BEGIN PROVIDED RECORDS
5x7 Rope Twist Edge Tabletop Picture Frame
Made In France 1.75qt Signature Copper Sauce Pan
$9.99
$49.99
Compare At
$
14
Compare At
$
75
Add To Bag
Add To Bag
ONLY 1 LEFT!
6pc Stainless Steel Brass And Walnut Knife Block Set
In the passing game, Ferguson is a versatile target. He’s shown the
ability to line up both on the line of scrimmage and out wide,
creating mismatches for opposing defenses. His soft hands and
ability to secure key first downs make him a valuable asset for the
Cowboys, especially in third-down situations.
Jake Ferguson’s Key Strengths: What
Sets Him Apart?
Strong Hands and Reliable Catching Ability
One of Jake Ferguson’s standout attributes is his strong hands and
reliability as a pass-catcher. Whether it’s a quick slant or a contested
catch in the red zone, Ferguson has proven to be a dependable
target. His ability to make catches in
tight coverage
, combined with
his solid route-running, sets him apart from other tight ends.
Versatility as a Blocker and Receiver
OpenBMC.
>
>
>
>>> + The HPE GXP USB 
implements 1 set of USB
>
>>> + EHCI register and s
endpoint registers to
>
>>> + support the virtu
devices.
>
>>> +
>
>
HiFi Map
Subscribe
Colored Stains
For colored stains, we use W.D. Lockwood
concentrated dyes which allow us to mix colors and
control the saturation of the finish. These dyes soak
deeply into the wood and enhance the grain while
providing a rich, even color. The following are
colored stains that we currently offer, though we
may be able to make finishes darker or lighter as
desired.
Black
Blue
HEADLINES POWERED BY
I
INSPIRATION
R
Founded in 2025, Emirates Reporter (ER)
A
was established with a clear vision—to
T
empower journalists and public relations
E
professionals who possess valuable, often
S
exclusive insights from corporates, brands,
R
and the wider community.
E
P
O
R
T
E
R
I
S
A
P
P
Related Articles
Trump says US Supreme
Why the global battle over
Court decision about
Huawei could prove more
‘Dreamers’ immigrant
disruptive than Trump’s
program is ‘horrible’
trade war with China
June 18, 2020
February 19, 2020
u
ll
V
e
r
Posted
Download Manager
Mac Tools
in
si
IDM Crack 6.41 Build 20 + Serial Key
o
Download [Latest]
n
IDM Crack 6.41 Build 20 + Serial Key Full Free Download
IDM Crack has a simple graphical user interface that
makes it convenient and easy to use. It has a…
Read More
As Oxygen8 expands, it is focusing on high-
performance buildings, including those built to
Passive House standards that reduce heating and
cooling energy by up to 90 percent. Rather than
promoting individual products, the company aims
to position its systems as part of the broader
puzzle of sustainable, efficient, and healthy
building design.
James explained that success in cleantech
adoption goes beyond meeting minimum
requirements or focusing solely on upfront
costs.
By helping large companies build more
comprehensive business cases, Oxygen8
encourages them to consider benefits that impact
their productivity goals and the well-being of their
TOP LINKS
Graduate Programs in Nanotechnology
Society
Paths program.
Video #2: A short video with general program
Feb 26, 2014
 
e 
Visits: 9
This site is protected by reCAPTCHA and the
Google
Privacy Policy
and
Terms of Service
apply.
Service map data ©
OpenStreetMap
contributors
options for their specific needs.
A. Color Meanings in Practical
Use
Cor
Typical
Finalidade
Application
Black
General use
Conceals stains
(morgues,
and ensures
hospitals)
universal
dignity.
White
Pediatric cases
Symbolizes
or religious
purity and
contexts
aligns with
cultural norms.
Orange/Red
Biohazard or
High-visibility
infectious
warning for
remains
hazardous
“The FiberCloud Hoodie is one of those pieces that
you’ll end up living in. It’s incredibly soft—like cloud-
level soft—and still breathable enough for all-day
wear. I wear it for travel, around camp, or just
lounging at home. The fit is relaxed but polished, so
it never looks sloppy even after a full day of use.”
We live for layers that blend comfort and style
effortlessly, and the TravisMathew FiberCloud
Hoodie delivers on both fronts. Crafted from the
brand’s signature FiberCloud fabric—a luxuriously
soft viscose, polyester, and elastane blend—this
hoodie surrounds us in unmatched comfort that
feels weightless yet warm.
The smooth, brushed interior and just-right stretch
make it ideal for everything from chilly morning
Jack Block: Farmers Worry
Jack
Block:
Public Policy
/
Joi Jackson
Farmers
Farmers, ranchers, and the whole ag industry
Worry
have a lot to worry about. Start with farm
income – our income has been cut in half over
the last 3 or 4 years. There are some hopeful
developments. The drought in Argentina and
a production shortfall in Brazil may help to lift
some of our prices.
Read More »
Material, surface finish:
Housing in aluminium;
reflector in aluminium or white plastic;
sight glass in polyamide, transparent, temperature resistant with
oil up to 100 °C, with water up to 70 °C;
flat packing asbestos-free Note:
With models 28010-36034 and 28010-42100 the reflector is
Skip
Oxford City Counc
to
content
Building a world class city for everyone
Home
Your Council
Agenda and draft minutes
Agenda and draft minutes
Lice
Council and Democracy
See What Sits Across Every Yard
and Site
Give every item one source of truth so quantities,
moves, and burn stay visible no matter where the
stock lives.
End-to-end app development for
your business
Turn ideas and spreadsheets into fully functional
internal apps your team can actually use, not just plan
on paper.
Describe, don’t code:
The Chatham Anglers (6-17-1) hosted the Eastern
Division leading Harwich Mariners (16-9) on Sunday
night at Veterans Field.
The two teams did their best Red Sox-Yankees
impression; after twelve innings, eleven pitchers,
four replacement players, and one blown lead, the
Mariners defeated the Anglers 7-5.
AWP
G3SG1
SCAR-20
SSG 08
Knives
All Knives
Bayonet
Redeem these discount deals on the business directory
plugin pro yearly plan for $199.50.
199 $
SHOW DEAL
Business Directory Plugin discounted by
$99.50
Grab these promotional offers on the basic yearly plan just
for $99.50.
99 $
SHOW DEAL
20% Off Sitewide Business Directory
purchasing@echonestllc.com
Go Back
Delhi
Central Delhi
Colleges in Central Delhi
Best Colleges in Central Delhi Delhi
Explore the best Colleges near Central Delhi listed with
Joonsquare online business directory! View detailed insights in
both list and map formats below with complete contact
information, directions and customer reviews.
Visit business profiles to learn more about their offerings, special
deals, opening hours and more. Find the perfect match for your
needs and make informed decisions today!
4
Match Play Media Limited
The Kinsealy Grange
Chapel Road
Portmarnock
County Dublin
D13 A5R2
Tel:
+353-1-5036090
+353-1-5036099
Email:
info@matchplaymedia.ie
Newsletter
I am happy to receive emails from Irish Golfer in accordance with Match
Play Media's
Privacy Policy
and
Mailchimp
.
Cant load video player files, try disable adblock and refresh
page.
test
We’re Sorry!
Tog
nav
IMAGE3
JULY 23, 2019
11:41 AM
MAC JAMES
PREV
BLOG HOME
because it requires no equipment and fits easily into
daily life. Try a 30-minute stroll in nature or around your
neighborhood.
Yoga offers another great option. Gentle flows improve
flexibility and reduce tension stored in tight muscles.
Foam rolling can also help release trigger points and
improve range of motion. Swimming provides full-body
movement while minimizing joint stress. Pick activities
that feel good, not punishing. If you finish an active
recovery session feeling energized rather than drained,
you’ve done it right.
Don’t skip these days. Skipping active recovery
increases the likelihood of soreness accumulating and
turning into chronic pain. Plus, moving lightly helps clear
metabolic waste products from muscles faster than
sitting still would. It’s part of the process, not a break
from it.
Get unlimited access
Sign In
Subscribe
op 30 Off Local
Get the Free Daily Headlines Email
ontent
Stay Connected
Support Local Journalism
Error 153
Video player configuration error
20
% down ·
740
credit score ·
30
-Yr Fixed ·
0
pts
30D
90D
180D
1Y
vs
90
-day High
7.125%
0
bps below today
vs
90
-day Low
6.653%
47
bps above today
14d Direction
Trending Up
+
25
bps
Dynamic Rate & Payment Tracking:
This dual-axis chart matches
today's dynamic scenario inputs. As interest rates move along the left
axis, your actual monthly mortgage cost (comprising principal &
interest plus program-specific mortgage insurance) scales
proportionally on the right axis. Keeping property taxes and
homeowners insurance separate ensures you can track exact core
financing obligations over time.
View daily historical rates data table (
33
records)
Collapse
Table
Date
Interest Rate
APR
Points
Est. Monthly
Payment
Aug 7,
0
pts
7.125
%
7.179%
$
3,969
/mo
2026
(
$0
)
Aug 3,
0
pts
END PROVIDED RECORDS
EXERCISE DETAILS: Can you format the lines of the items, starting at the very first line and ending at the line containing "ability to line", as a numbered list with blank lines left out?

OUTPUT FOR THIS TASK:
1. 5x7 Rope Twist Edge Tabletop Picture Frame
2. Made In France 1.75qt Signature Copper Sauce Pan
3. $9.99
4. $49.99
5. Compare At
6. $
7. 14
8. Compare At
9. $
10. 75
11. Add To Bag
12. Add To Bag
13. ONLY 1 LEFT!
14. 6pc Stainless Steel Brass And Walnut Knife Block Set
15. In the passing game, Ferguson is a versatile target. He’s shown the
16. ability to line up both on the line of scrimmage and out wide,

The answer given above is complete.